DOCUMENT SECTION
________________
What type of protection do you have configured? Which path does the
RA1->RB2 tunnel take? Or is the tunnel RA1->RB1 and you protect the link
RA1-RB2?

> The links are 155Mbps between RA1-RA2 and RB1-RB2 and Giga between
> RA1-RA2 and RB1-RB2

copy&paste error? Which link is what? can you please re-post your exact
configuration?

Do you have bi-directional tunnels configured, or are you measuring
one-way only (somewhat doubt it using your 2nd measurements with the IP
application).

[...]
> Comparing the results:
> These were the result using the first tool:
> 70msec
> 481msec
> 411msec
> 371msec

[...]

> Nevertheless, as it is different from the documentations that states
> 50msec for the operation of FRR, we would like to double check the
> result. We used two ways to fail the link:
>     -disconnect the POS fiber manually
>     -shutdown the POS interface (using the command POS ais-shut)
> As the time using manual shutdown increased to 800msec, we discarded
> the test using this way of failing the link and just use the first
> way, manually disconnecting the fiber.
________________
DATA SHOWN

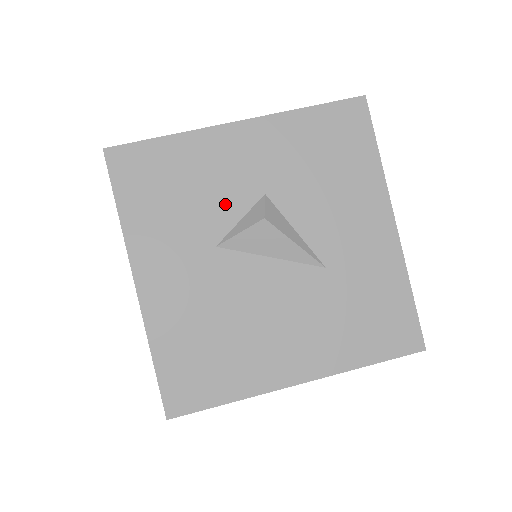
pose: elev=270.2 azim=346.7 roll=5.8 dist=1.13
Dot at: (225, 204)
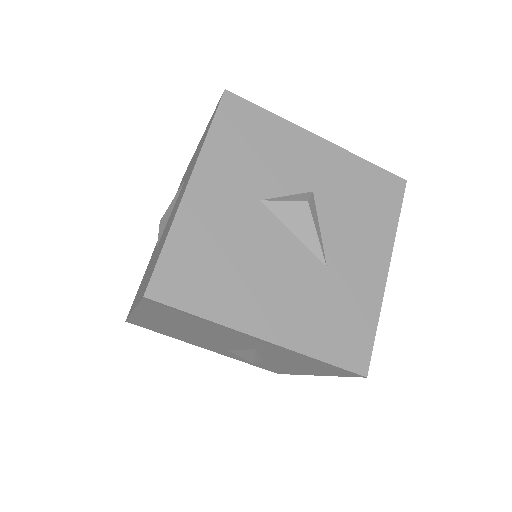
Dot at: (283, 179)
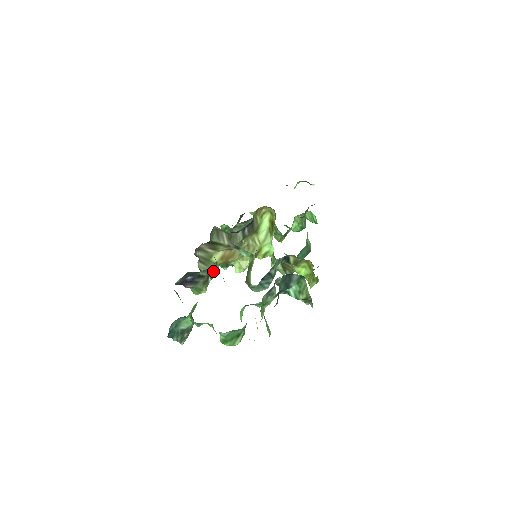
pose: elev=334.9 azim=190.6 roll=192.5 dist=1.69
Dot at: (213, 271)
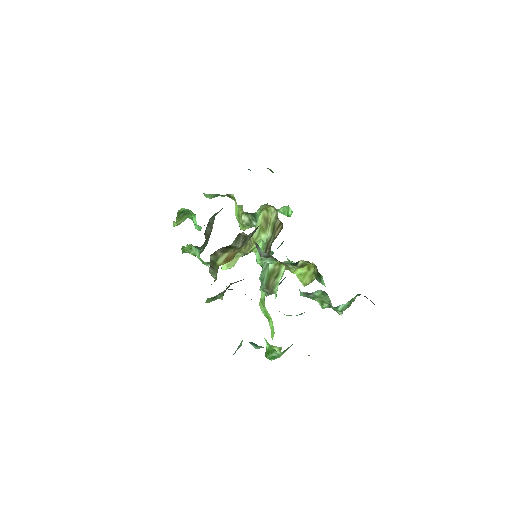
________________
WRITTEN TASK 1
In the fast reroute discussion, turn the paragraph beginning "Nevertheless, as it is different from the documentations" into a short bulleted list that keeps its main facts.
WRITTEN TASK 2
Carry the fast reroute discussion forward from its final line.

REPLY 1
- The results differ from the documented 50 msec for FRR, so the result was to be double-checked.
- The link was failed in two ways: by manually disconnecting the POS fiber, and by shutting down the POS interface with the command POS ais-shut.
- With the manual shutdown the time rose to 800 msec, so those tests were discarded and only manual fiber disconnection was used.

REPLY 2
>
> Your comments and recommendations are more than welcome.
>
> I am wondering if there is any timer on Cisco that can be configured,
> as "carrier-delay ms x", to improve FRR time. However, as opposite of
> this command that introduces some delay, I would like to improve the
> time of FRR is possible and test again.

Which routers/interface-cards are you using running which IOS release?
How large is your FRR database, i.e. how many tunnels do you protect? Do
you have tuned your IGP to fast-convergence and how many routes are in
your routing table (IGP + BGP)?
The FRR debug would be interesting..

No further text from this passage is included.